Word for word, write the records out again, but omit each picture.

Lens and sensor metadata

=== Section Start ===

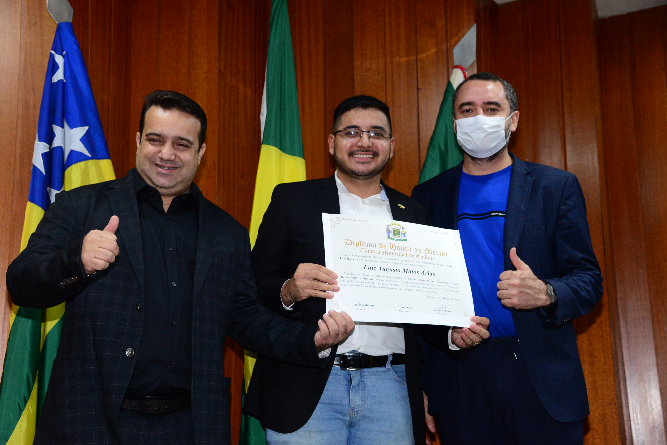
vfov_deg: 27.0
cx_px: 334
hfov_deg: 39.6
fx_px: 927
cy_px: 222
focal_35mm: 50
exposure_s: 1/100
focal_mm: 50
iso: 2500
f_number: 4.5
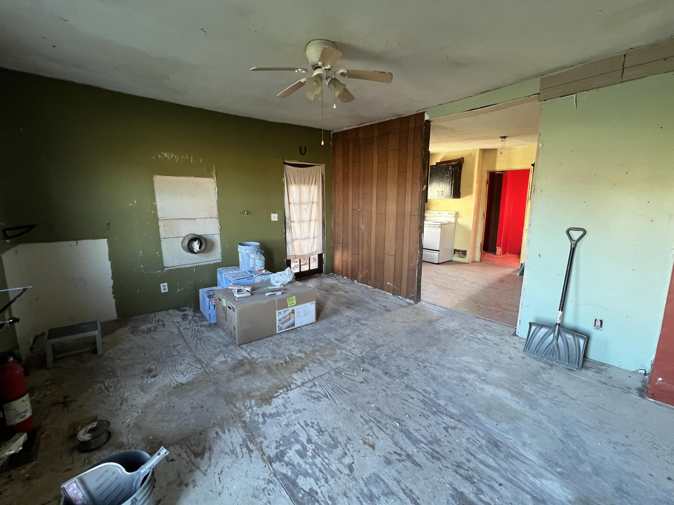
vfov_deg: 85.7
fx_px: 273
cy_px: 253
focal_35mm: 14
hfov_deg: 102.1
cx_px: 337
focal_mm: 1.57
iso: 250
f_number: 1.8
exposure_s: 1/63
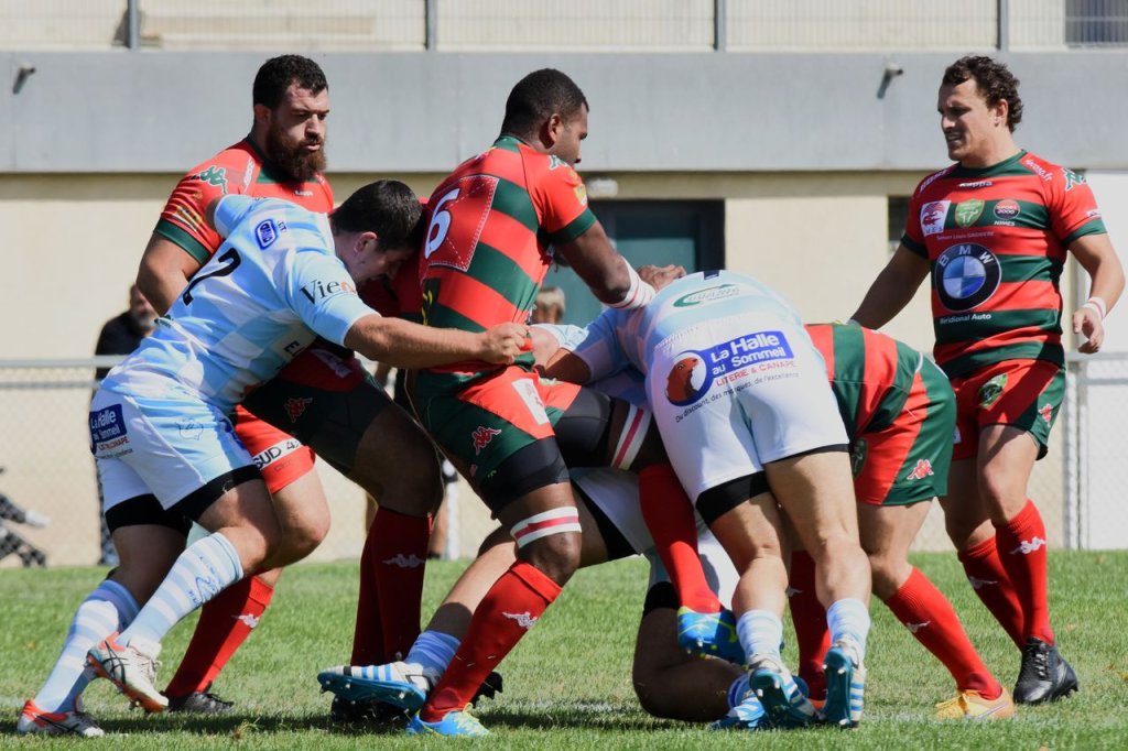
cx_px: 564
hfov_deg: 4.6
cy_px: 376
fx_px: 14095
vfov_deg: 3.1
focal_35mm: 450
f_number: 11
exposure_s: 1/1250
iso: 800
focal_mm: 300
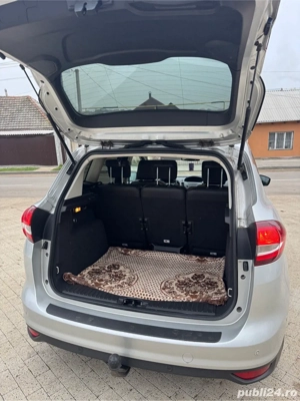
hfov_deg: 56.8
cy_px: 200
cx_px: 150
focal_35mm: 24
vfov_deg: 71.6
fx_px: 277
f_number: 1.78
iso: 200
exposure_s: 1/112
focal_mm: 6.76
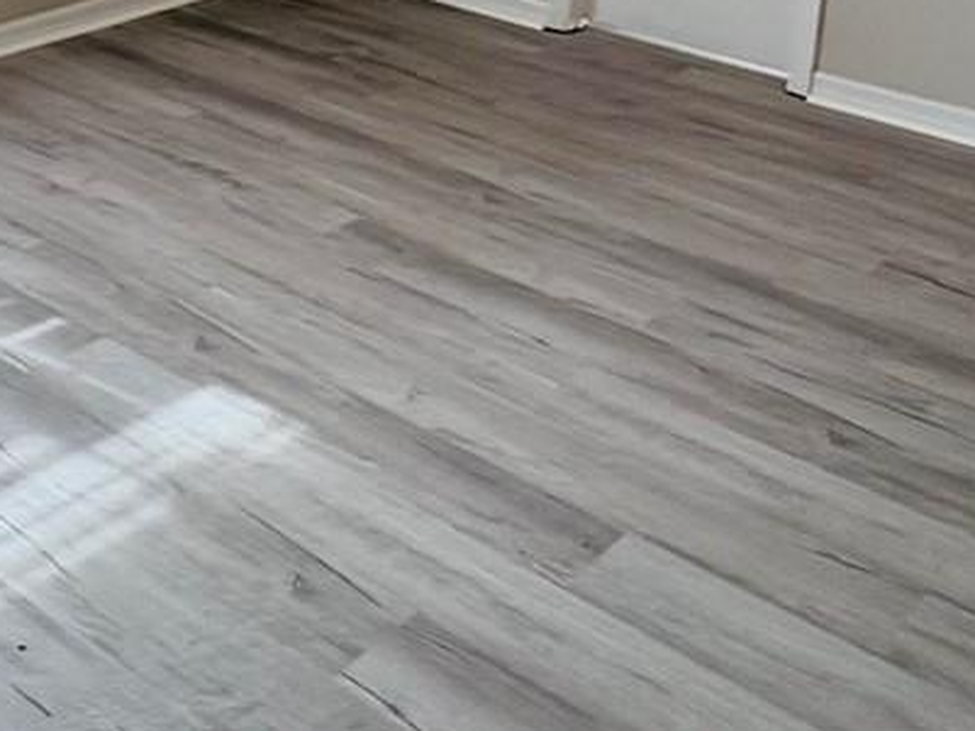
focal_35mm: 56
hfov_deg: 33.0
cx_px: 144
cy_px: -190
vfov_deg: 23.4
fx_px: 1577
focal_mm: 2.22
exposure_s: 1/120
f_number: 2.2
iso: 125
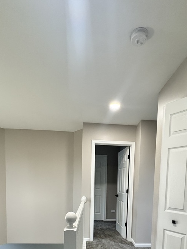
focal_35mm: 23
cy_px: 197
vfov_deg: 67.5
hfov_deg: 58.8
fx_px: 166
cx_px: 101
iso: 320
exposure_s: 1/120
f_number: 2.2
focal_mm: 2.22
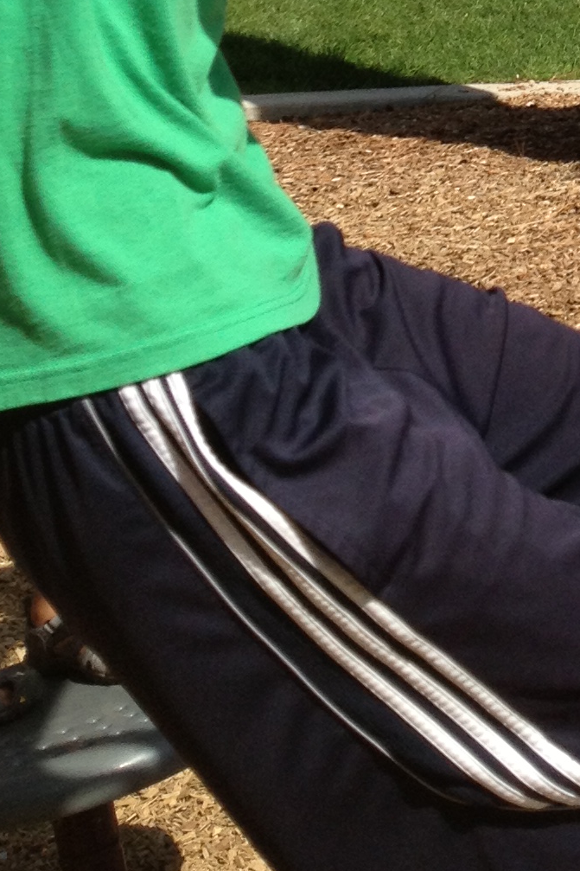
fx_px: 2852
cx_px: 840
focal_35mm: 118
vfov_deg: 16.1
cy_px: -372
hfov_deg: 11.2
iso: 50
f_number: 2.4
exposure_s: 1/1346
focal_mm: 4.28
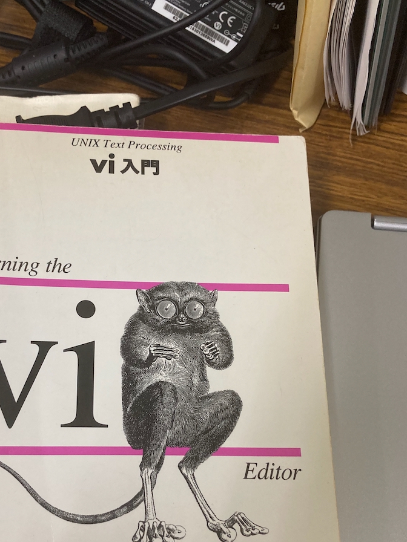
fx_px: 627
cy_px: 348
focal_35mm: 40
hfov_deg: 35.6
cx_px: 136
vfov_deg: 46.3
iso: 100
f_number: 1.8
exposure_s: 1/60
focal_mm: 3.99
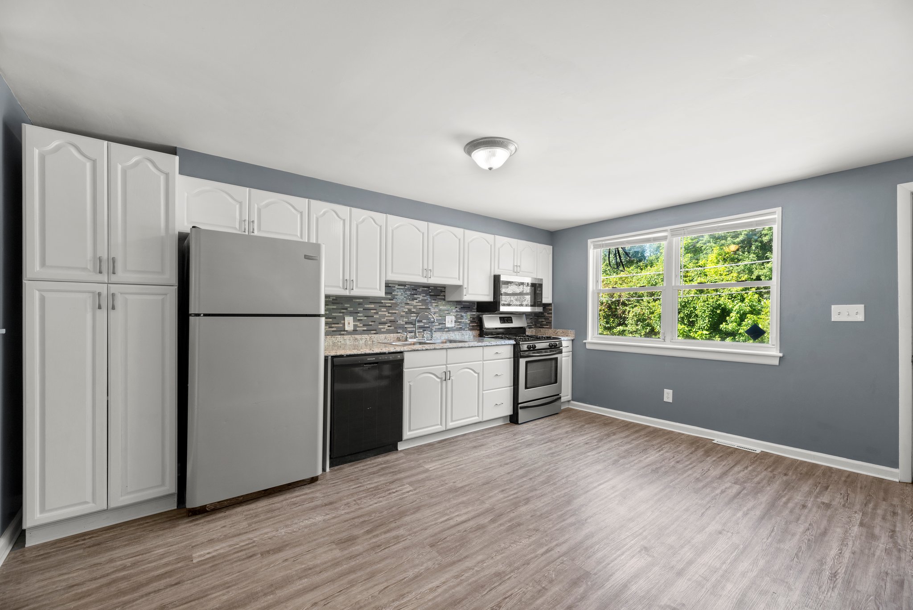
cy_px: 305
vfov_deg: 81.3
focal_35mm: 14
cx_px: 456
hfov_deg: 104.2
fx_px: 355
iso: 250
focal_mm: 14
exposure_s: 1/8
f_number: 8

=== Section End ===

**Result**
vfov_deg: 27.0
cx_px: 334
hfov_deg: 39.6
fx_px: 927
cy_px: 222
focal_35mm: 50
exposure_s: 1/100
focal_mm: 50
iso: 2500
f_number: 4.5
vfov_deg: 85.7
fx_px: 273
cy_px: 253
focal_35mm: 14
hfov_deg: 102.1
cx_px: 337
focal_mm: 1.57
iso: 250
f_number: 1.8
exposure_s: 1/63
cx_px: 564
hfov_deg: 4.6
cy_px: 376
fx_px: 14095
vfov_deg: 3.1
focal_35mm: 450
f_number: 11
exposure_s: 1/1250
iso: 800
focal_mm: 300
hfov_deg: 56.8
cy_px: 200
cx_px: 150
focal_35mm: 24
vfov_deg: 71.6
fx_px: 277
f_number: 1.78
iso: 200
exposure_s: 1/112
focal_mm: 6.76
focal_35mm: 56
hfov_deg: 33.0
cx_px: 144
cy_px: -190
vfov_deg: 23.4
fx_px: 1577
focal_mm: 2.22
exposure_s: 1/120
f_number: 2.2
iso: 125
focal_35mm: 23
cy_px: 197
vfov_deg: 67.5
hfov_deg: 58.8
fx_px: 166
cx_px: 101
iso: 320
exposure_s: 1/120
f_number: 2.2
focal_mm: 2.22
fx_px: 2852
cx_px: 840
focal_35mm: 118
vfov_deg: 16.1
cy_px: -372
hfov_deg: 11.2
iso: 50
f_number: 2.4
exposure_s: 1/1346
focal_mm: 4.28
fx_px: 627
cy_px: 348
focal_35mm: 40
hfov_deg: 35.6
cx_px: 136
vfov_deg: 46.3
iso: 100
f_number: 1.8
exposure_s: 1/60
focal_mm: 3.99
cy_px: 305
vfov_deg: 81.3
focal_35mm: 14
cx_px: 456
hfov_deg: 104.2
fx_px: 355
iso: 250
focal_mm: 14
exposure_s: 1/8
f_number: 8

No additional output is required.